BEGIN Dataset content

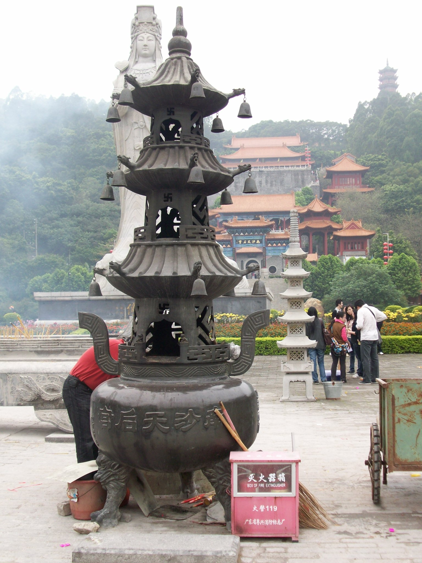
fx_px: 683
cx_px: 211
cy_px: 282
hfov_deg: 34.3
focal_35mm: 42
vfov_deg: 44.8
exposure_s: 1/237
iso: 64
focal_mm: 7.1
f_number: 3.2
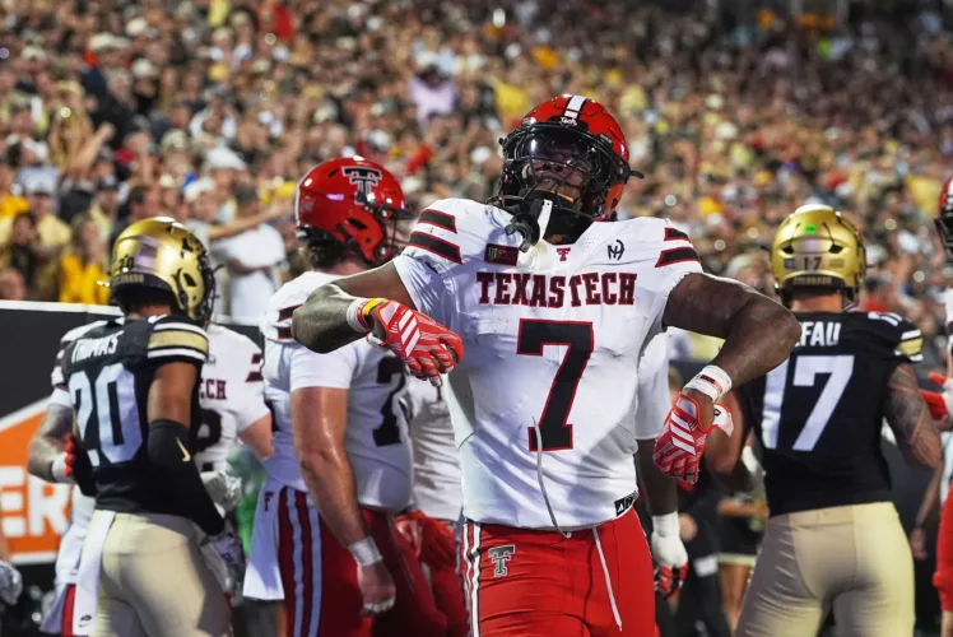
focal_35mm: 135
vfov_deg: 10.2
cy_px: 318
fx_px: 3576
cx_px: 476
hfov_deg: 15.2
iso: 4000
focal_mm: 90
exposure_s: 1/2000
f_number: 3.2
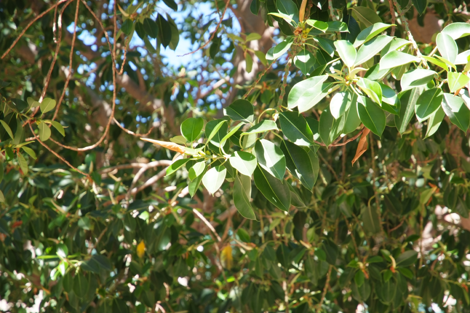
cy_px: 156
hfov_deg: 16.0
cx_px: 235
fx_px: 1671
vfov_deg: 10.7
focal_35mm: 128
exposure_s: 1/90
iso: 250
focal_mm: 85
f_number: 5.6
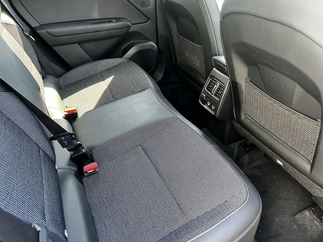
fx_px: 243
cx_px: 162
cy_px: 121
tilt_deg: -28.0
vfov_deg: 53.1
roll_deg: -3.1
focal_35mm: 26
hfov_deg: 67.3
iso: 160
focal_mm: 5.7
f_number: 1.5
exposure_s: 1/60
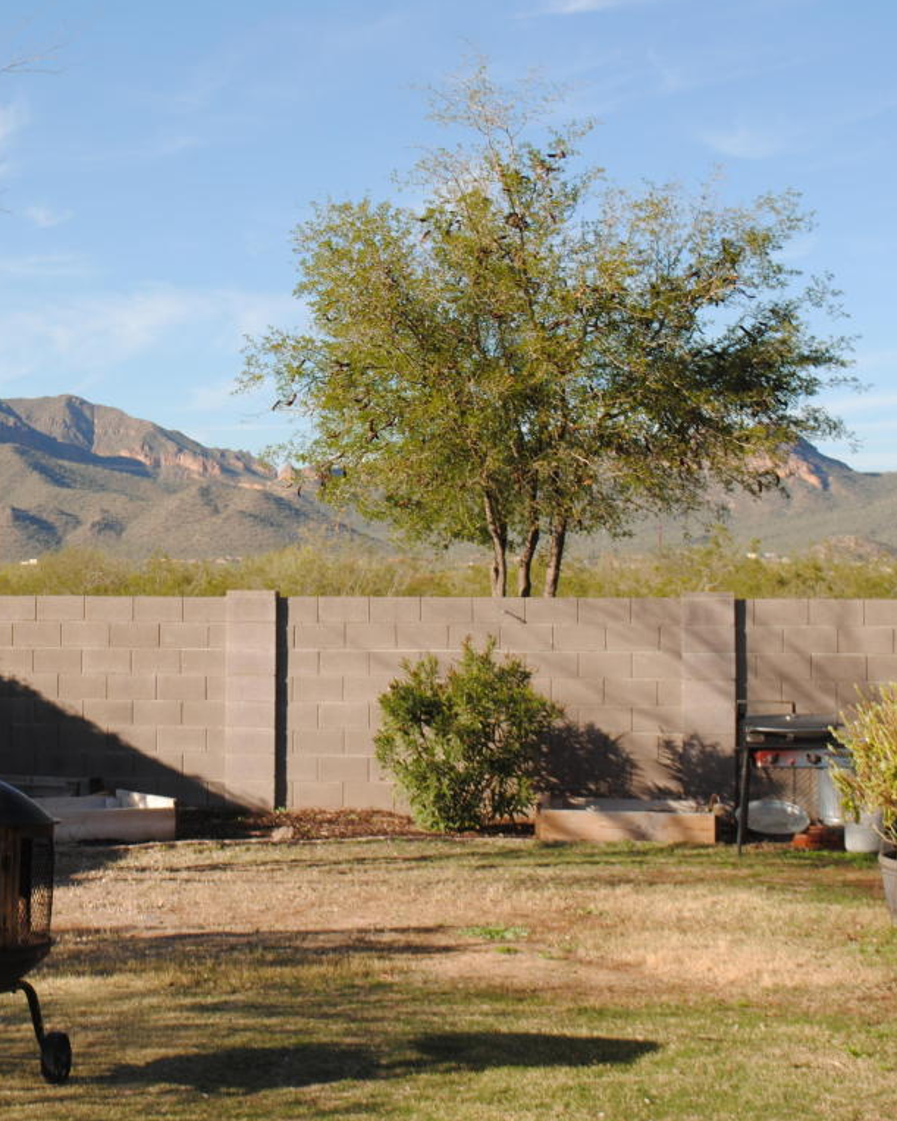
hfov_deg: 21.0
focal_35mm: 72
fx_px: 2390
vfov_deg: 26.4
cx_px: 195
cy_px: 559
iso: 100
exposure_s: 1/200
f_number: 7.1
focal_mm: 34
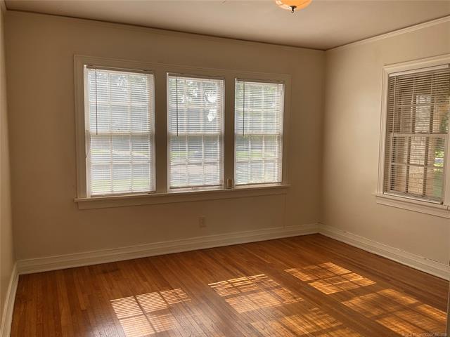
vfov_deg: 48.2
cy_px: 168
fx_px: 377
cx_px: 225
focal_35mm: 29
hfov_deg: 61.7
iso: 16
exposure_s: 1/400
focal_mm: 3
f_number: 1.8
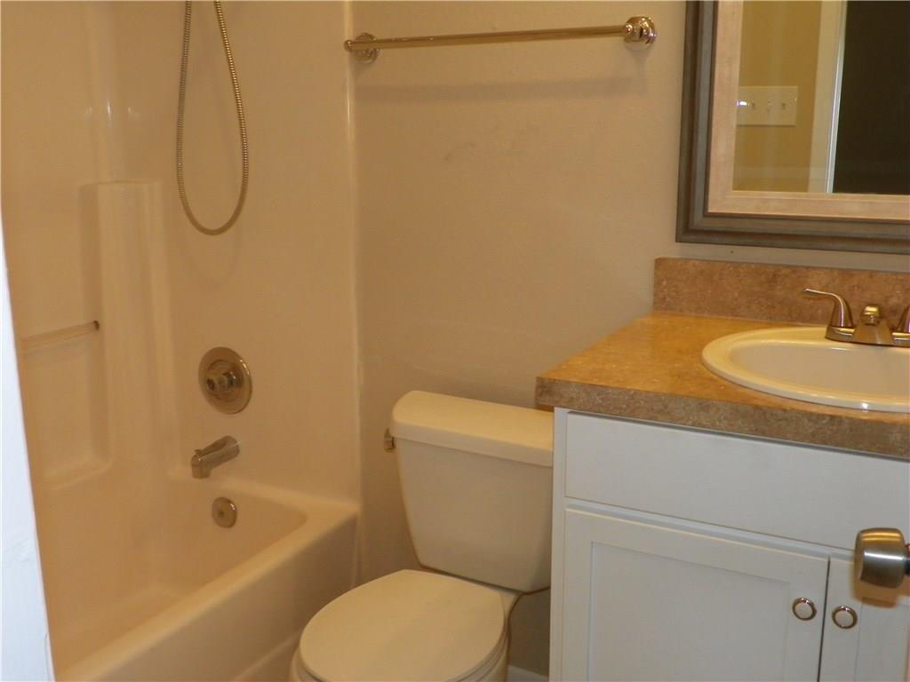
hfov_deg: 52.6
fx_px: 920
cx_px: 455
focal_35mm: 35
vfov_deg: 40.7
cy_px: 341
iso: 200
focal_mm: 6.2
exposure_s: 1/125
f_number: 3.2
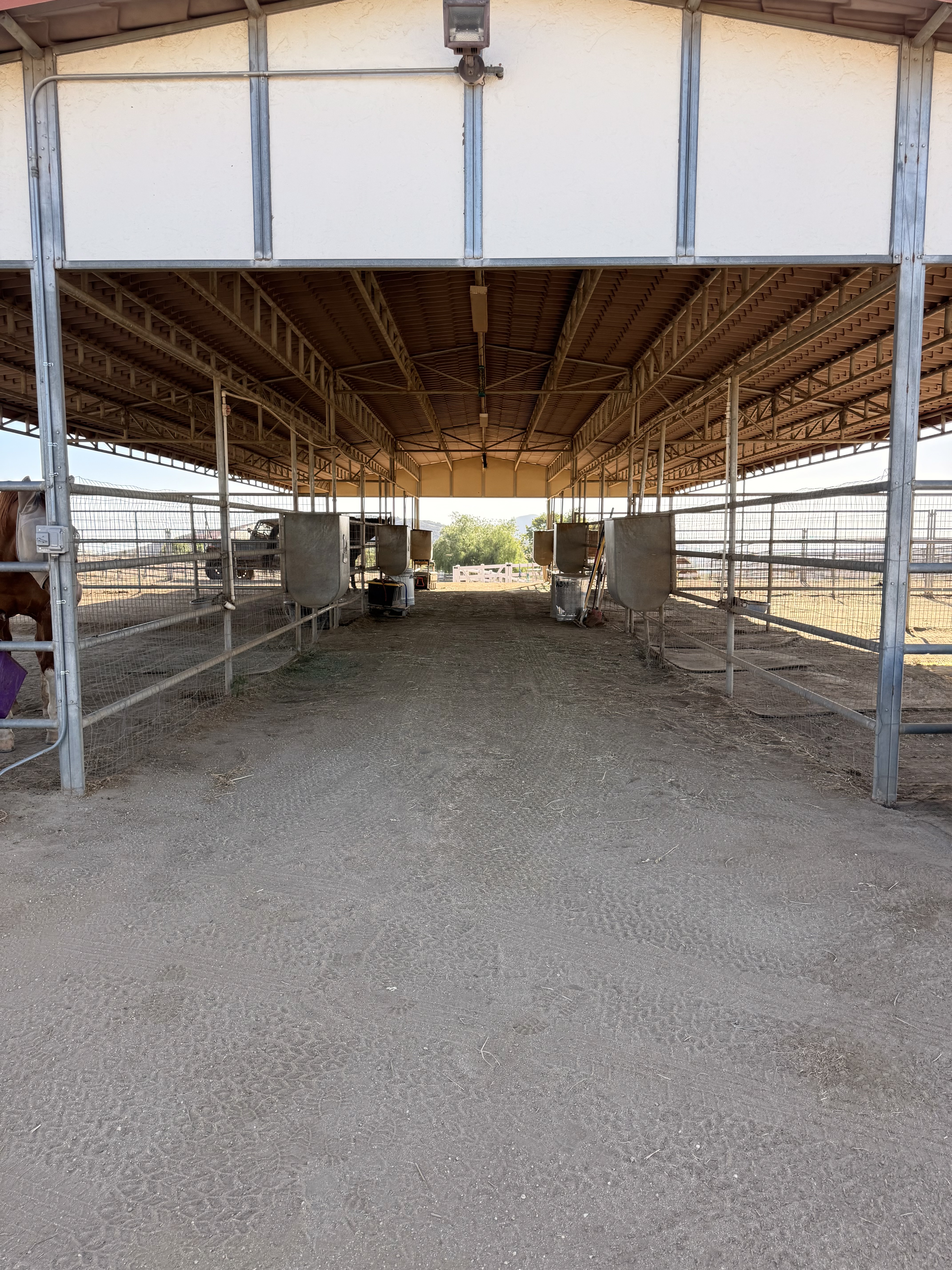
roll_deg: +0.1
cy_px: 635
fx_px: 880
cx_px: 476
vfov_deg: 71.6
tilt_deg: -6.2
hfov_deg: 56.8
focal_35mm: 24
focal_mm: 6.76
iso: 100
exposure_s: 1/1271
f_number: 1.78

END Dataset content

Your response should consist solely of the lines from the one containing "tilt_deg: -6.2" to the end of the entries, both ends included, exactly as they appear.

### Output of the task:
tilt_deg: -6.2
hfov_deg: 56.8
focal_35mm: 24
focal_mm: 6.76
iso: 100
exposure_s: 1/1271
f_number: 1.78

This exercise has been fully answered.